## Written exercise
Copy the records below verbatim, starting at the line containing "line at (118, 74): none -> present" and ending at the line containing "line at (661, 428): none -> present". Include both of those lines and nothing outside that span.

......

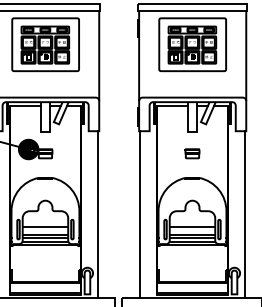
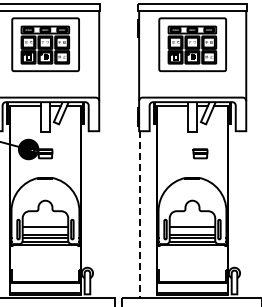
part at (192, 153) position: (192, 153) -> (200, 153)
line at (97, 214): present -> none
line at (244, 214): present -> none
line at (139, 215): solid -> dashed
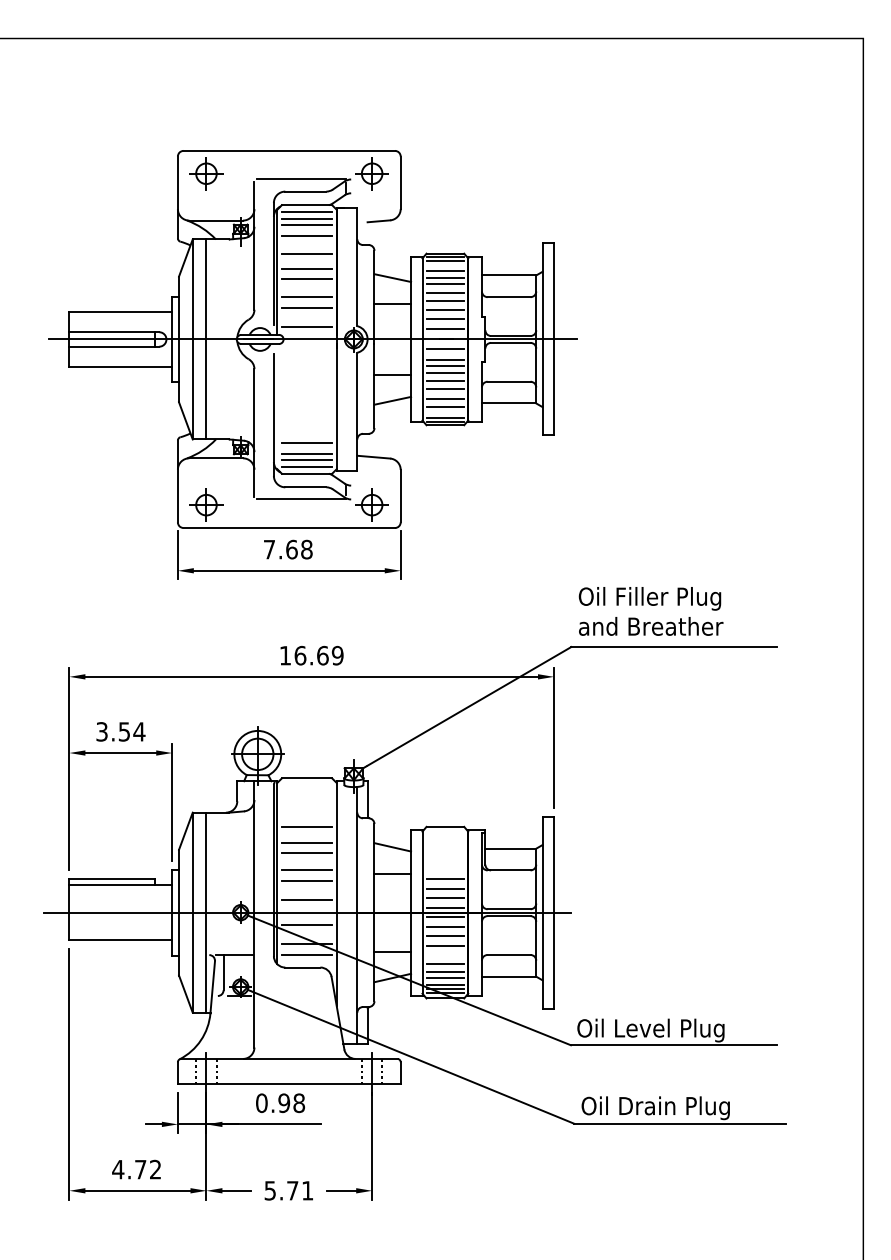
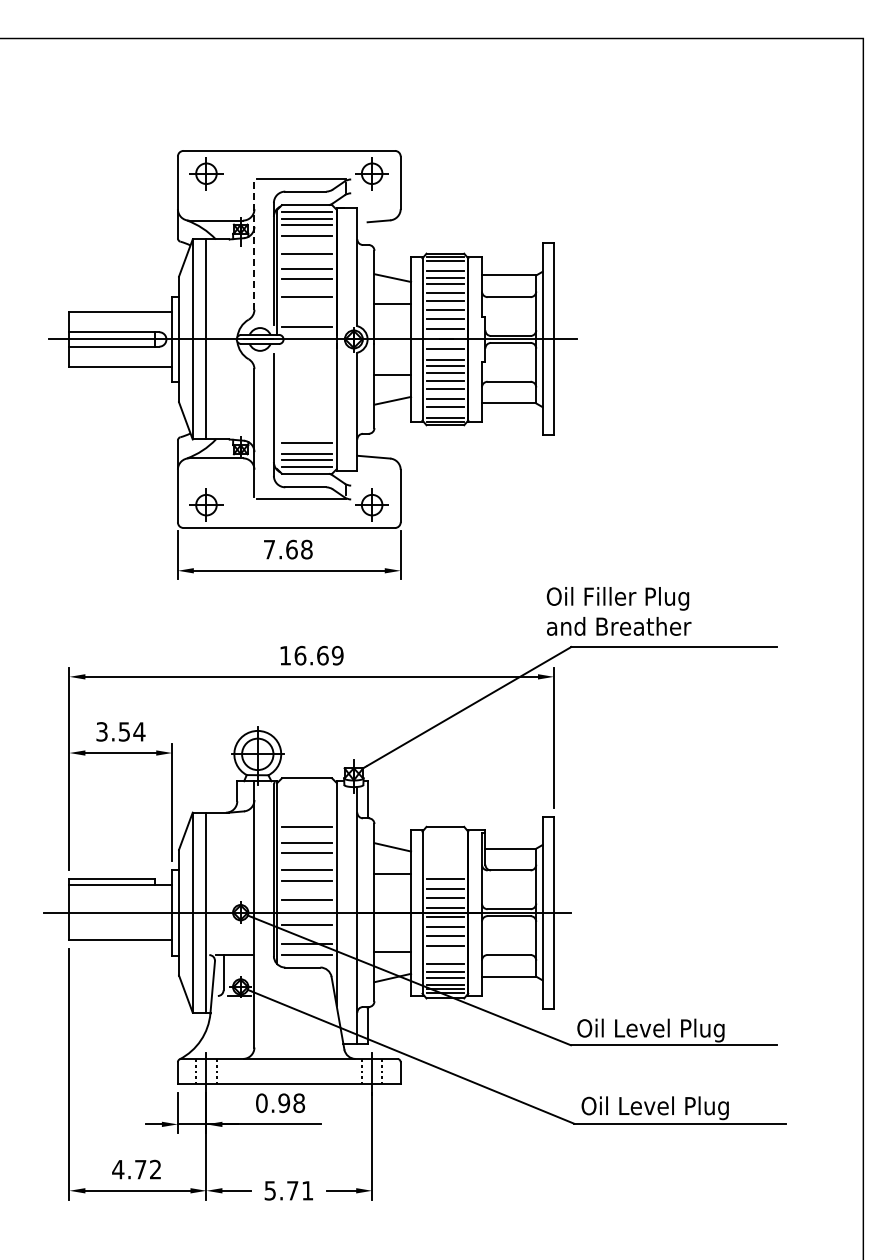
line at (254, 246): solid -> dashed
line at (306, 307): present -> none
text at (650, 611) position: (650, 611) -> (618, 611)
text at (675, 1108): Oil Drain Plug -> Oil Level Plug
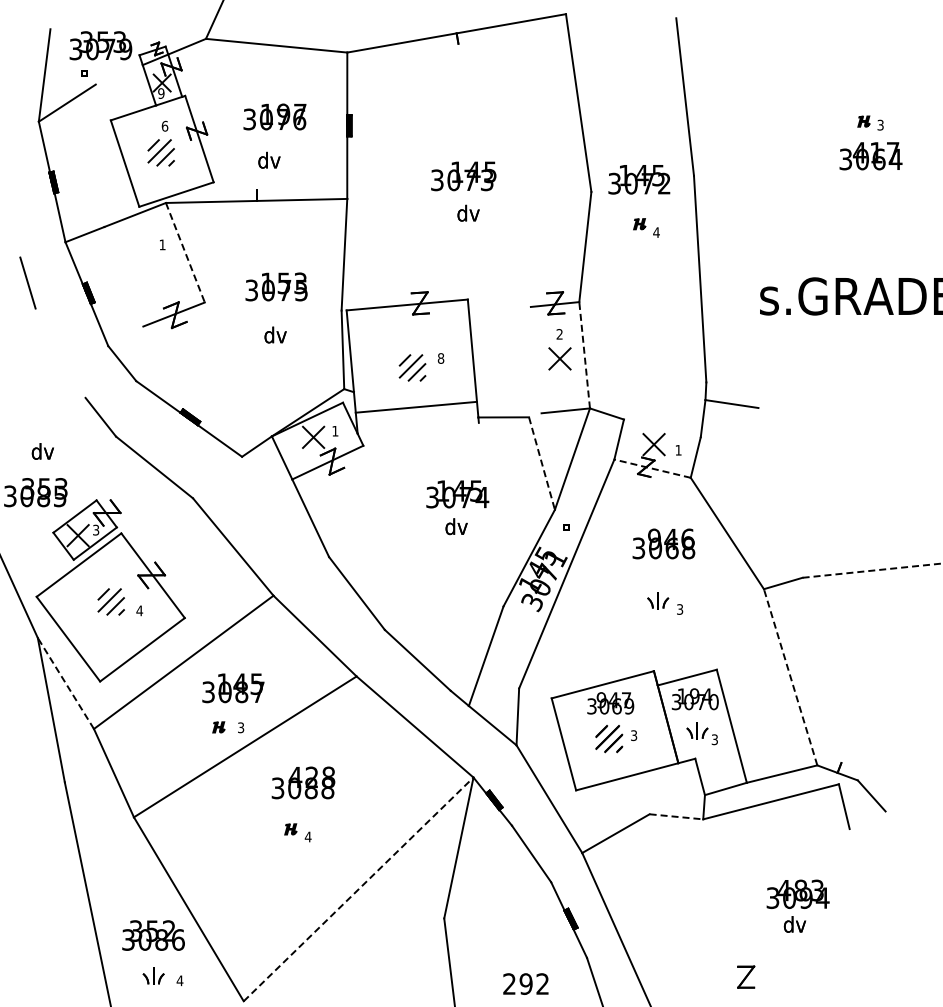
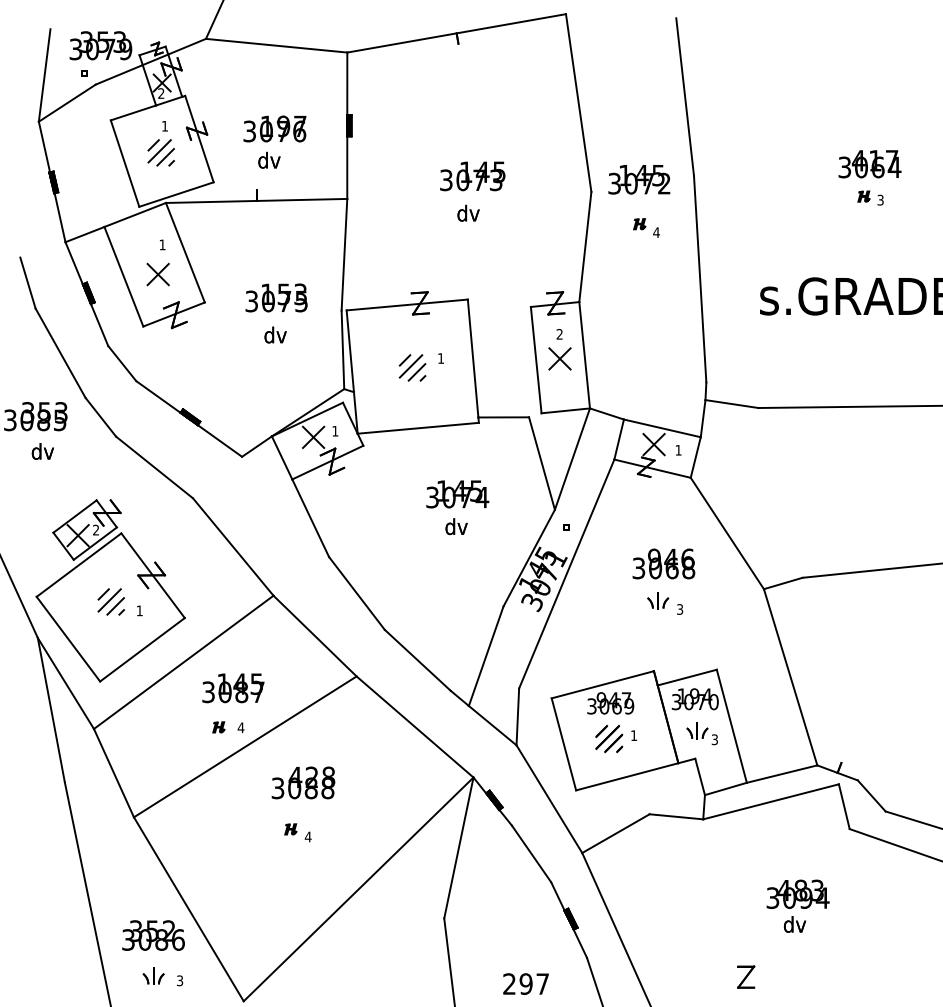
line at (118, 74): none -> present
text at (161, 93): 9 -> 2
text at (274, 116) position: (274, 116) -> (274, 128)
part at (870, 122) position: (870, 122) -> (870, 197)
text at (164, 125): 6 -> 1
text at (870, 156) position: (870, 156) -> (869, 164)
text at (463, 176) position: (463, 176) -> (472, 176)
line at (185, 253): dashed -> solid
part at (157, 274): none -> present
line at (123, 276): none -> present
text at (276, 286) position: (276, 286) -> (276, 297)
line at (60, 352): none -> present
line at (584, 354): dashed -> solid
text at (440, 358): 8 -> 1
line at (535, 359): none -> present
line at (415, 406) position: (415, 406) -> (417, 427)
line at (848, 406): none -> present
line at (661, 428): none -> present
line at (542, 464): dashed -> solid
line at (652, 468): dashed -> solid
text at (35, 492) position: (35, 492) -> (35, 416)
text at (96, 530): 3 -> 2
text at (663, 543) position: (663, 543) -> (663, 563)
line at (873, 570): dashed -> solid
text at (139, 610): 4 -> 1
line at (790, 676): dashed -> solid
line at (65, 683): dashed -> solid
text at (240, 727): 3 -> 4
text at (634, 735): 3 -> 1
line at (676, 816): dashed -> solid
line at (912, 819): none -> present
line at (894, 844): none -> present
line at (358, 889): dashed -> solid
text at (179, 980): 4 -> 3
text at (542, 983): 292 -> 297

......

## Final result
line at (118, 74): none -> present
text at (161, 93): 9 -> 2
text at (274, 116) position: (274, 116) -> (274, 128)
part at (870, 122) position: (870, 122) -> (870, 197)
text at (164, 125): 6 -> 1
text at (870, 156) position: (870, 156) -> (869, 164)
text at (463, 176) position: (463, 176) -> (472, 176)
line at (185, 253): dashed -> solid
part at (157, 274): none -> present
line at (123, 276): none -> present
text at (276, 286) position: (276, 286) -> (276, 297)
line at (60, 352): none -> present
line at (584, 354): dashed -> solid
text at (440, 358): 8 -> 1
line at (535, 359): none -> present
line at (415, 406) position: (415, 406) -> (417, 427)
line at (848, 406): none -> present
line at (661, 428): none -> present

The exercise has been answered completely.